Are there any plans to do a security audit on Riot? The useful report by NCC [1] looks at libolm (which implements the end-to-end encryption) but of course that's only part of the whole product.
Note that that report explains that the Double Ratchet E2E algorithm is used in Matrix, in large part because of the Open Whisper Systems implementation in Signal and subsequent licensing. So we're looking at an apples-to-apples comparison, at least with respect to this one piece.
Yes, it seems like a good choice of algorithm. And it seems like the implementation is also decent - they looked at that as well.

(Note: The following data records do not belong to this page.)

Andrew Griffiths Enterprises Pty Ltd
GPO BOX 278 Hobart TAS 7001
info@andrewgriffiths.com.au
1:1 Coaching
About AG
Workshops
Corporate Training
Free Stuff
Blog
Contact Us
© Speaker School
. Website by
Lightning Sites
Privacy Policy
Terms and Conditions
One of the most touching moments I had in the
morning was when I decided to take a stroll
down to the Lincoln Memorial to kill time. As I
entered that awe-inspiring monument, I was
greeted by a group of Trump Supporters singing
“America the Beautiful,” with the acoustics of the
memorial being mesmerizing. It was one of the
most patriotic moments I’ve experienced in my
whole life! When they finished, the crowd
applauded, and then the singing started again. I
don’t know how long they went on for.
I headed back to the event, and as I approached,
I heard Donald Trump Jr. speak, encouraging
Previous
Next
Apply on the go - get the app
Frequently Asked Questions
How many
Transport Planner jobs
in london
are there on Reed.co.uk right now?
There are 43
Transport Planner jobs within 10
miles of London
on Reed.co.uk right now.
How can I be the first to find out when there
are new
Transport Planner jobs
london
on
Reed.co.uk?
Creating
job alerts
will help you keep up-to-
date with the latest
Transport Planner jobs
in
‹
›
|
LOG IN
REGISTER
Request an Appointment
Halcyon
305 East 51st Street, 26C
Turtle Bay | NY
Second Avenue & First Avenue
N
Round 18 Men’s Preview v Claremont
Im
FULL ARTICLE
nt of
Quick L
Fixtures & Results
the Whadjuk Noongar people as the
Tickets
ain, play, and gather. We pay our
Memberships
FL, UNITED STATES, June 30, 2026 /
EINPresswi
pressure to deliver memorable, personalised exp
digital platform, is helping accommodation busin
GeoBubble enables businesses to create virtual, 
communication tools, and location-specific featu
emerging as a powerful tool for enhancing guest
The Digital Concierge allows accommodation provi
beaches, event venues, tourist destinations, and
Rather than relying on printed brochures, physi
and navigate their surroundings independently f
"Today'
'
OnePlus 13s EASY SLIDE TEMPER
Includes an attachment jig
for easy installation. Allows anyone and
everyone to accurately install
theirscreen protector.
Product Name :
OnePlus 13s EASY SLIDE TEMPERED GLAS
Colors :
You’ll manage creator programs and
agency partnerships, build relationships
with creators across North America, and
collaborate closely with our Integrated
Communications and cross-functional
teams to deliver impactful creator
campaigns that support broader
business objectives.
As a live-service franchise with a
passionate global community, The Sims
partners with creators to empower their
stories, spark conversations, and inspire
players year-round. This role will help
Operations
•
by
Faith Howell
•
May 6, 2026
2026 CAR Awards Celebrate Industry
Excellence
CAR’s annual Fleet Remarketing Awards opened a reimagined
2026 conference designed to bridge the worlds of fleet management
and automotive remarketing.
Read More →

It's a useful report and kudos to Open Technology Fund for funding it and to Matrix for making it public!
Still, this is only one piece of the overall security of Riot, so I'm still interested in knowing if there's any work going on looking at the bigger picture.
Yes. Once the E2E implementation is fully finished and out of beta, and once we have a non-beta homeserver (as Synapse is still technically in beta, albeit very late beta), we'll be going to NCC and working out how to do an audit of the whole enchilada (homeserver + olm + matrix-js-sdk + matrix-react-sdk + riot-{web,ios,android}). This may well end up being broken down into separate components, much as the Olm audit was limited to the Olm component. At the current rate this should happen at some point in 2017.